In the multi-modal public transit system, the separation of the planning and management processes intensifies the patronage competition between different public transit systems, and results in the wasting of transit capacity resources. In order to alleviate the passenger flow competition inside the multi-modal transit systems and improve the overall benefit of the urban public transit system, an integrated method for designing the multi-modal public transit network is urgently needed.

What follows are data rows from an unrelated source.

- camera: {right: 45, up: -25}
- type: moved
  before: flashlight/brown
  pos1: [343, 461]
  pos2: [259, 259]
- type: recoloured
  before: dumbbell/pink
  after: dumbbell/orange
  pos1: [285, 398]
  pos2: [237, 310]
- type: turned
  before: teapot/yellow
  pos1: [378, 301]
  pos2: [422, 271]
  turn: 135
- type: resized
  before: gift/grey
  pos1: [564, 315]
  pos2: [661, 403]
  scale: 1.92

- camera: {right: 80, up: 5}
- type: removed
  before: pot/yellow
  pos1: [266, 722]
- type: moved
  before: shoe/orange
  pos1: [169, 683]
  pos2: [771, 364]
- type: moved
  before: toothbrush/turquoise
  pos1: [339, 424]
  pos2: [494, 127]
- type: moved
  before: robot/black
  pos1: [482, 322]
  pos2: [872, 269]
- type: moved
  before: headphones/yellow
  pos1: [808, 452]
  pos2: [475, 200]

Three functional levels of backbone transit network, trunk transit network and local transit network in the multi-modal public transit network are classified. Transit stations, transit line sections and transfer links are defined as the key elements of multi-modal public transit networks. The network representation models with transit stations and transit lines as nodes respectively for analyzing the features of the multi-modal public transit network are formulated. The network performance indexes of transit stations and transit line sections are defined to analyze the basic network characteristics of the multi-modal public transit network; by examinating the distribution of the geometric performance indicators of transit lines, the statistical characteristics of the multi-modal transit network of each functional level are explored; through the distribution of the total number of shared stations between transit lines of different functional levels and between transit lines of the same functional level, the connectivity feature of the multi-modal public transit network is discussed.
The distributions of the total trip distance and trip distance in access and egress trip stages for multi-modal trips and uni-modal trips in multi-modal public transit system are compared. The travel mode choice behavior in access and egress trip stages of multi-modal trips is investigated. Concentrating on the transfer stages of multi-modal trips, the transfer times, transfer distance and transfer penalties are explored. By conducting the correlation analysis between passengers’ attitudes to congestion delay, transfer times and transit time and public transit usage willingness, passengers’ choice behavior characteristics at stations are inferred.

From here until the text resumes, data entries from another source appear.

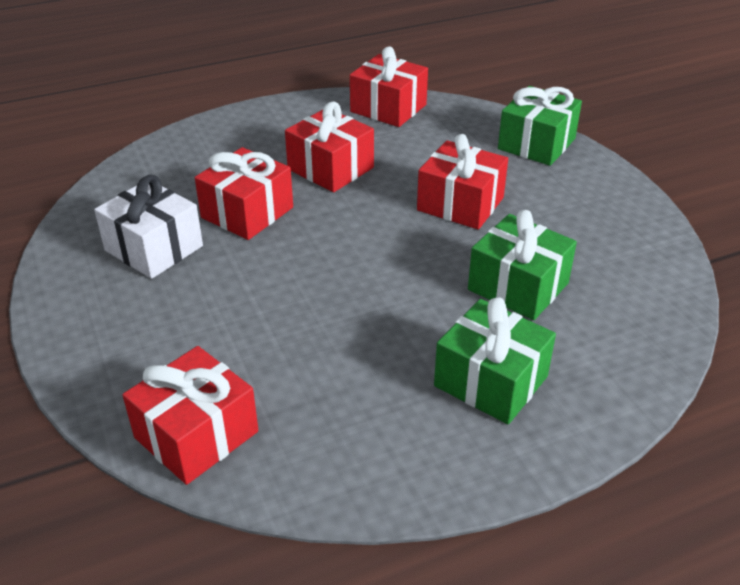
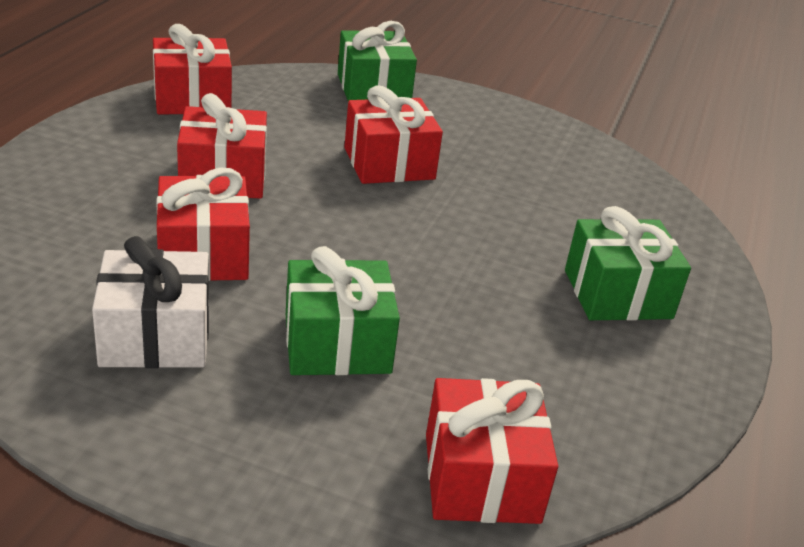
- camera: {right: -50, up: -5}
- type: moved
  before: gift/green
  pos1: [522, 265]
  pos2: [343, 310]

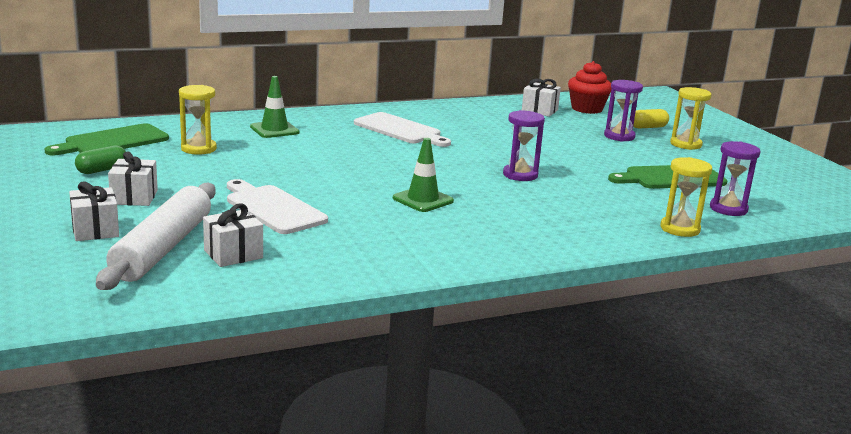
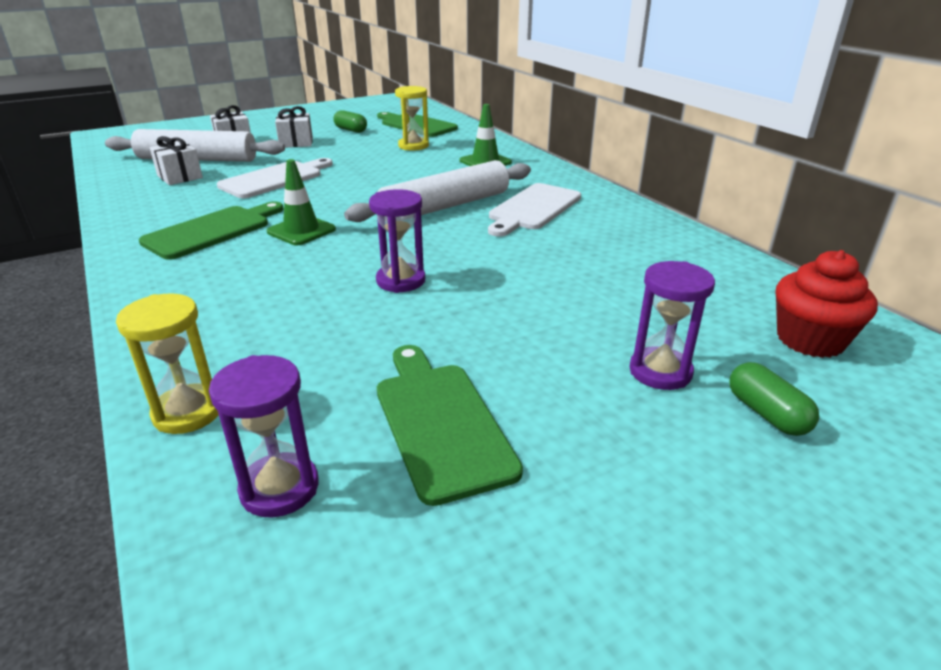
- camera: {right: 85, up: 10}
- type: removed
  before: gift/white
  pos1: [541, 98]
- type: removed
  before: hourglass/yellow
  pos1: [691, 118]
- type: added
  after: cutting board/green
  pos2: [211, 230]
- type: added
  after: rolling pin/white
  pos2: [437, 191]
- type: recoloured
  before: capsule/yellow
  after: capsule/green
  pos1: [651, 119]
  pos2: [774, 399]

Based on the definations of the relationship between passenger flow, operating speed and functional level of transit lines, and the aggregation of passenger flow, a heuristic method for generating initial transit lines in the multi-modal transit network is present. Based on the demand of OD pairs, the subset of OD pairs is formed. The OD pairs are selected as the current OD pair one by one. For the current OD pair, the shortest path algorithm is used to determine the current OD pair’s shortest path in the road network and the shortest path in the road-transit hybrid network. By comparing these two shortest paths, whether the aggregation of passenger flow happens is judged. When the aggregation of passenger flow occurs, a method for generating a candidate line based on OD pair insertion, that is, by changing the route of the existing initial transit line to serve the current OD pair, is proposed. When the OD pair insertion conditions are not satisfied, a candidate route is formd by splitting the second shortest path. If all of the above conditions are not satisfied, the first type of expected shortest path is chosed as the route to generate a new candidate transit line. If the new candidate transit line satisfies the overlapping condition and the line length constraint condition, it is added to the initial transit line set. Finally the service frequency is determined based on the maximum link flow for each initial transit line.

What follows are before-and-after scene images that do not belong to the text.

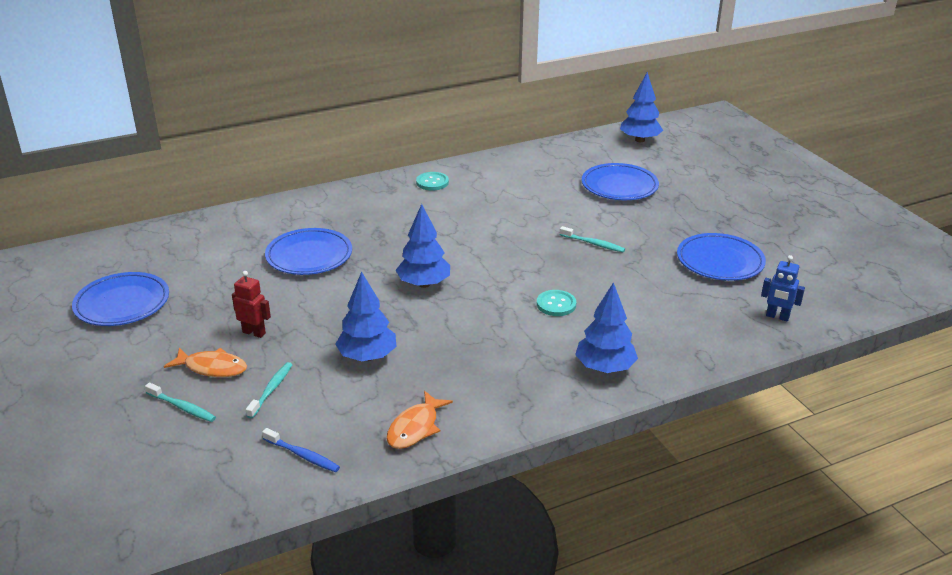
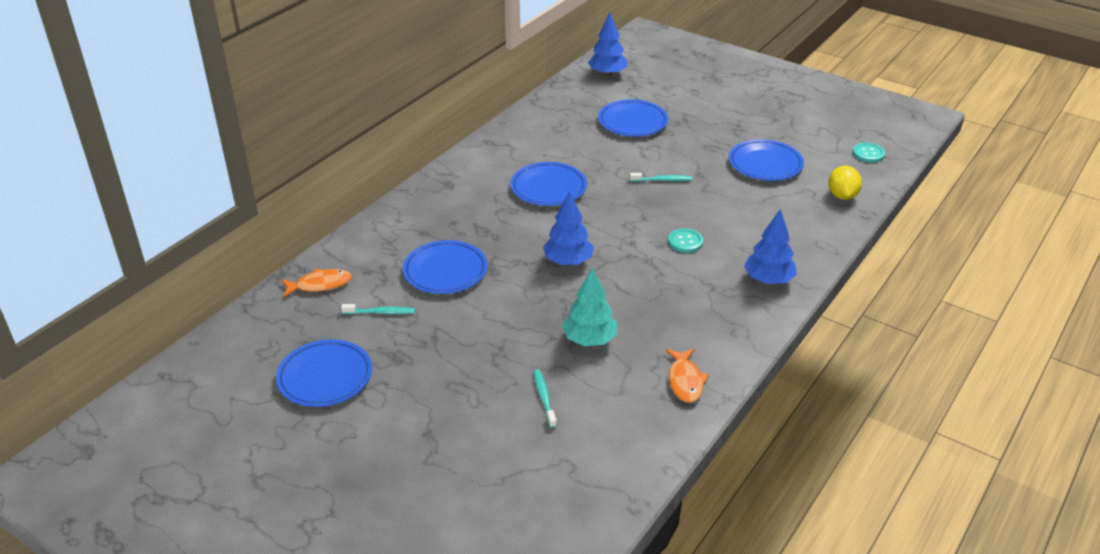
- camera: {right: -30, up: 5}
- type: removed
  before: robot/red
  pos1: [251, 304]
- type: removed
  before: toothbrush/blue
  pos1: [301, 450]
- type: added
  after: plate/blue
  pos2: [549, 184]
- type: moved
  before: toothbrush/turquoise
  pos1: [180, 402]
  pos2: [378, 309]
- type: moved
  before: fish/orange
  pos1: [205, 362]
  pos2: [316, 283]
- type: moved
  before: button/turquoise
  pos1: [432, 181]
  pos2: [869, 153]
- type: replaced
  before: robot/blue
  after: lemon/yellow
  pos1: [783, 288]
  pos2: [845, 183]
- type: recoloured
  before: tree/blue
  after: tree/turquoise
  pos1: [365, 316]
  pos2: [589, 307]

According to passengers’ travel route choice hypothesis and fail-to-board hypothesis in multi-modal transit system, the virtual transit network nodes and arcs are used to represent the transit vehicles operation and the passenger travel process, the transfer passenger flow inside the same station, or between different stations, and the originating passenger flow are distinguished, and a multi-modal transit network representation model for passenger flow assignment is established. Under the capacity constraint of the multi-modal transit system, a passenger flow assignment method in multi-modal transit network, which is based on the method of successive averages, is proposed. Based on the hyperpath theory, the formula for calculating flow split probability for arcs at different dummy nodes is defined, an improved shortest hyperpath model is constructed, and an improved shortest hyperpath search algorithm is designed. According to the passenger flow conservation condition, methods for calculating the passenger flow at dummy nodes and on dummy arcs and the passenger fail-to-board probability are determined.
Taking the sum of passengers’ total travel cost and agencies’ total operating cost of transit systems as objective function, and taking the maximum vehicle investment, the maximum construction buget of backbone network and the minimum coverage of transit demand as constraints, a combinatorial optimization model for multi-modal public transit networks is constructed. Based on the basic genetic algorithm, a solution algorithm for the optimization model is designed.